CONSIGNE A:
Comptez les lignes des enregistrements où figure le mot « catalogue », puis donnez seulement ce nombre.

TEXTE FOURNI:
::::

Considérant, en premier lieu, qu'aucune disposition de la directive 2006/48/CE du 14 juin 2006 concernant l'accès à l'activité des établissements de crédit et son exercice, et notamment pas son considérant 39 invoqué par la société requérante, n'oblige les Etats membres à reconnaître les évaluations de crédit établies par les organismes de crédit à l'exportation pour apprécier les éléments d'actifs non comptabilisés dans les fonds propres d'un établissement ; qu'ainsi le moyen tiré d'une méconnaissance de cette directive par le règlement du 23 février 1990 relatif aux fonds propres ne peut qu'être écarté ;

Considérant, en second lieu, qu'aucune disposition du règlement du 23 février 1990 n'obligeait la Commission bancaire à prendre en considération la notation donnée par la COFACE à la SCI Haussmann Vivarais, alors même que la note attribuée correspondrait, selon la table de correspondance établie par la Commission avec la cotation de la Banque de France, à une cote plus favorable que 4 ; que, par suite, la société requérante n'est pas fondée à soutenir que la Commission bancaire aurait entaché sa décision d'erreur de droit ;

En ce qui concerne le moyen tiré de l'existence d'une double erreur de fait :

Considérant que la société requérante fait valoir que la décision attaquée fait référence à un engagement pris auprès du Comité de contrôle des établissements de crédit et des entreprises d'investissement, en cas d'introduction en bourse, de maintenir un ratio de solvabilité au moins égal à 9,3 %, alors que, d'une part, par lettre du 7 juillet 2008 de son premier gérant au même Comité, le pourcentage de 9,6 % avait été mentionné et, d'autre part, cet engagement n'avait de pertinence que dans le cadre de cette introduction en bourse, qui ne s'est pas réalisée ; que, toutefois, la Commission bancaire s'est fondée sur le risque que les déductions qu'elle demandait fassent passer le ratio de solvabilité de la banque en-dessous du minimum réglementaire de 8 % et n'a mentionné qu'à titre surabondant le risque d'un non-respect de l'engagement pris par la société requérante auprès du Comité de contrôle des établissements de crédit et des entreprises d'investissement ; que, par suite, les inexactitudes relevées par la BANQUE DELUBAC et CIE sont sans incidence sur la légalité de la décision attaquée ;

En ce qui concerne le moyen tiré de l'existence d'une erreur d'appréciation :

Considérant que si la sentence arbitrale en date du 2 décembre 2008 évoquée par la BANQUE DELUBAC et CIE est susceptible d'avoir une incidence sur le niveau de ses fonds propres, elle est dépourvue de lien avec les déductions à opérer pour le calcul de ceux-ci en application du règlement n° 90-02 du 23 février 1990 précité, qui constituent l'objet de la décision attaquée ; que cette sentence, qui au surplus n'était pas devenue définitive à la date de la décision litigieuse, serait ainsi seulement de nature, si elle se traduisait par l'encaissement effectif par la BANQUE DELUBAC et CIE de la somme que la Caisse fédérale du Crédit mutuel du Nord Europe est condamnée à payer à son profit, à favoriser le respect par la société requérante de ses obligations prudentielles, quelle que soit la manière dont elles sont par ailleurs calculées ; qu'il s'ensuit qu'en ne prenant pas en considération cette sentence, la Commission bancaire n'a commis aucune erreur d'appréciation ;

Considérant qu'il résulte de tout ce qui précède que la société requérante n'est pas fondée à demander l'annulation de la décision qu'elle attaque ;

Sur les conclusions tendant à l'application de l'article L. 761-1 du code de justice administrative :

Considérant que les dispositions de l'article L. 761-1 du code de justice administrative font obstacle à ce que soit mis à la charge de l'Autorité de contrôle prudentiel venant aux droits de la Commission bancaire, qui n'est pas, dans la présente instance, la partie perdante, le versement à la BANQUE DELUBAC et CIE de la somme que celle-ci demande au titre des frais exposés par elle et non compris dans les dépens ; qu'il n'y a pas lieu, dans les circonstances de l'espèce, de faire droit aux conclusions présentées au même titre par la Commission bancaire ;

D E C I D E :

--------------

Article 1er : La requête de la BANQUE DELUBAC et CIE est rejetée.

::::

ENREGISTREMENTS STOCKÉS:
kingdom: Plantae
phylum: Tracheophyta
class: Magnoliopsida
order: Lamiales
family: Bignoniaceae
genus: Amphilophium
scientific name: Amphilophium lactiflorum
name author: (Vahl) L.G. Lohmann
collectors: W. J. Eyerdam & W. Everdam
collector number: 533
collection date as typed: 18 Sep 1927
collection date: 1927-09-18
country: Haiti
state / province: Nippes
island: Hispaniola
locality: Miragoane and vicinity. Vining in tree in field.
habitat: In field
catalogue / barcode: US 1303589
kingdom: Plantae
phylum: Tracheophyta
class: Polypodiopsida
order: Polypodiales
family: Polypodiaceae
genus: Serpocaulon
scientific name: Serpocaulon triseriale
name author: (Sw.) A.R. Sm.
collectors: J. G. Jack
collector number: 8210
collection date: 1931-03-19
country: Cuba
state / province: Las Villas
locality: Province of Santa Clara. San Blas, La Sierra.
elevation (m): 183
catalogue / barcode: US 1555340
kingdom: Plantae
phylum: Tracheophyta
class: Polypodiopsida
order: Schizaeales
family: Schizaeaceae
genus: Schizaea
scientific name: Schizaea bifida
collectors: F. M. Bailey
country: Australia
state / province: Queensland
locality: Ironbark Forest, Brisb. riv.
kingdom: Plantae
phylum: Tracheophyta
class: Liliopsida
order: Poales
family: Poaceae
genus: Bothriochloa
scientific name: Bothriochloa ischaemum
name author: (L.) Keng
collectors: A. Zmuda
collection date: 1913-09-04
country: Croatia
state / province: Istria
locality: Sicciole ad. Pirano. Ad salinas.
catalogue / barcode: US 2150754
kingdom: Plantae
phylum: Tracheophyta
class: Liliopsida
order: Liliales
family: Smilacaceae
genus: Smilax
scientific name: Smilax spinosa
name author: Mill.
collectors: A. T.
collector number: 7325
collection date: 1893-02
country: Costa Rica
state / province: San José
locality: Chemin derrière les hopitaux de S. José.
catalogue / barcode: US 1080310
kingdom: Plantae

::::

CONSIGNE B:
Relevez chaque date complète (jour, mois et année) citée dans le texte fourni, sans répéter une date qui revient plusieurs fois, dans l'ordre où elles apparaissent.

RÉPONSE COMPLÈTE A:
4

RÉPONSE COMPLÈTE B:
14 juin 2006
23 février 1990
7 juillet 2008
2 décembre 2008